** Instruction **
Within the records below, repeat each line exactly but keep every picture out of the copy.

** Given information **
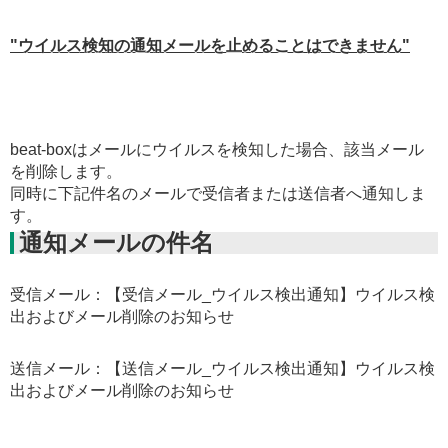
"ウイルス検知の通知メールを止めることはできません"
beat-boxはメールにウイルスを検知した場合、該当メール
を削除します。
同時に下記件名のメールで受信者または送信者へ通知しま
す。
通知メールの件名
受信メール：【受信メール_ウイルス検出通知】ウイルス検
出およびメール削除のお知らせ
送信メール：【送信メール_ウイルス検出通知】ウイルス検
出およびメール削除のお知らせ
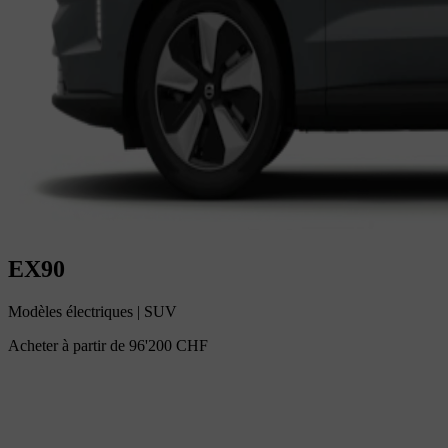
EX90
Modèles électriques
|
SUV
Acheter à partir de
96'200 CHF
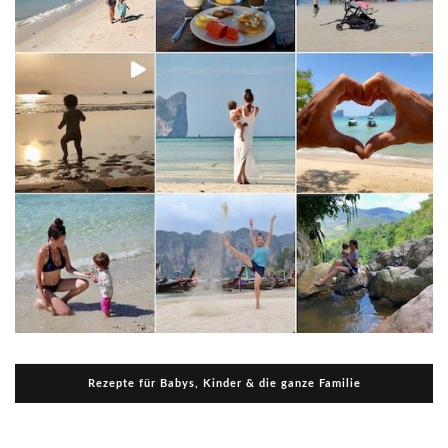
Rezepte für Babys, Kinder & die ganze Familie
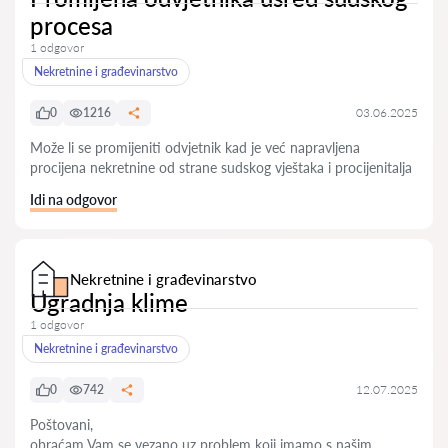
procesa
1 odgovor
Nekretnine i građevinarstvo
0
1216
03.06.2025
Može li se promijeniti odvjetnik kad je već napravljena
procijena nekretnine od strane sudskog vještaka i procijenitalja
Idi na odgovor
Nekretnine i građevinarstvo
Ugradnja klime
1 odgovor
Nekretnine i građevinarstvo
0
742
12.07.2025
Poštovani,
obraćam Vam se vezano uz problem koji imamo s našim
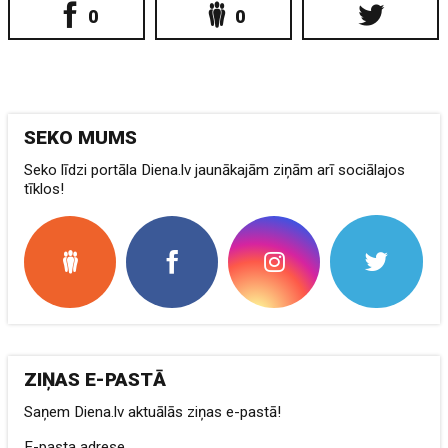
0
0
SEKO MUMS
Seko līdzi portāla Diena.lv jaunākajām ziņām arī sociālajos
tīklos!
ZIŅAS E-PASTĀ
Saņem Diena.lv aktuālās ziņas e-pastā!
E-pasta adrese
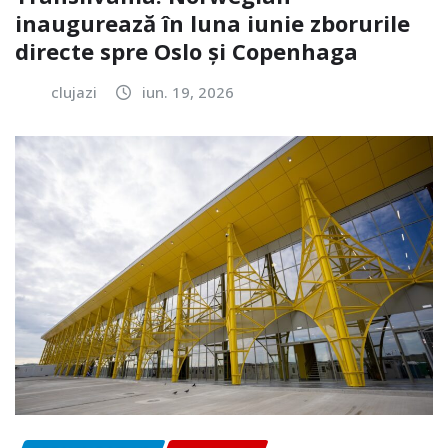
inaugurează în luna iunie zborurile
directe spre Oslo și Copenhaga
clujazi
iun. 19, 2026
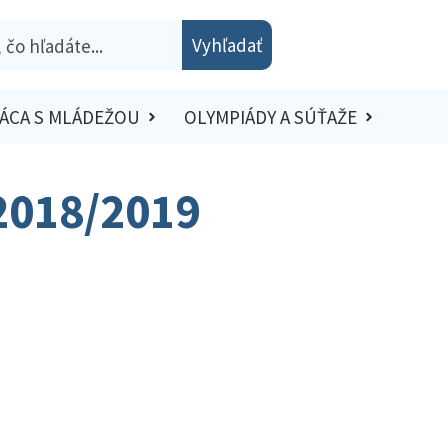
Vyhľadať
ÁCA S MLÁDEŽOU
OLYMPIÁDY A SÚŤAŽE
 2018/2019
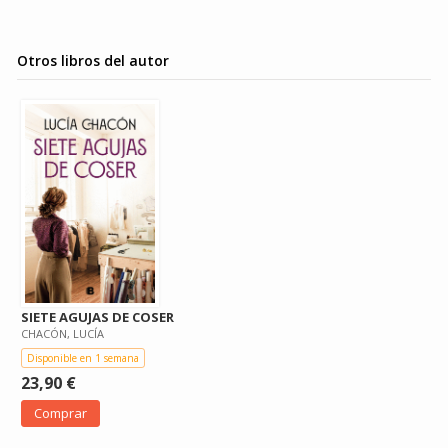
Otros libros del autor
SIETE AGUJAS DE COSER
CHACÓN, LUCÍA
Disponible en 1 semana
23,90 €
Comprar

** Task answer **
"ウイルス検知の通知メールを止めることはできません"
beat-boxはメールにウイルスを検知した場合、該当メール
を削除します。
同時に下記件名のメールで受信者または送信者へ通知しま
す。
通知メールの件名
受信メール：【受信メール_ウイルス検出通知】ウイルス検
出およびメール削除のお知らせ
送信メール：【送信メール_ウイルス検出通知】ウイルス検
出およびメール削除のお知らせ
EX90
Modèles électriques
|
SUV
Acheter à partir de
96'200 CHF
Rezepte für Babys, Kinder & die ganze Familie
procesa
1 odgovor
Nekretnine i građevinarstvo
0
1216
03.06.2025
Može li se promijeniti odvjetnik kad je već napravljena
procijena nekretnine od strane sudskog vještaka i procijenitalja
Idi na odgovor
Nekretnine i građevinarstvo
Ugradnja klime
1 odgovor
Nekretnine i građevinarstvo
0
742
12.07.2025
Poštovani,
obraćam Vam se vezano uz problem koji imamo s našim
0
0
SEKO MUMS
Seko līdzi portāla Diena.lv jaunākajām ziņām arī sociālajos
tīklos!
ZIŅAS E-PASTĀ
Saņem Diena.lv aktuālās ziņas e-pastā!
E-pasta adrese
inaugurează în luna iunie zborurile
directe spre Oslo și Copenhaga
clujazi
iun. 19, 2026
Vyhľadať
ÁCA S MLÁDEŽOU
OLYMPIÁDY A SÚŤAŽE
 2018/2019
Otros libros del autor
SIETE AGUJAS DE COSER
CHACÓN, LUCÍA
Disponible en 1 semana
23,90 €
Comprar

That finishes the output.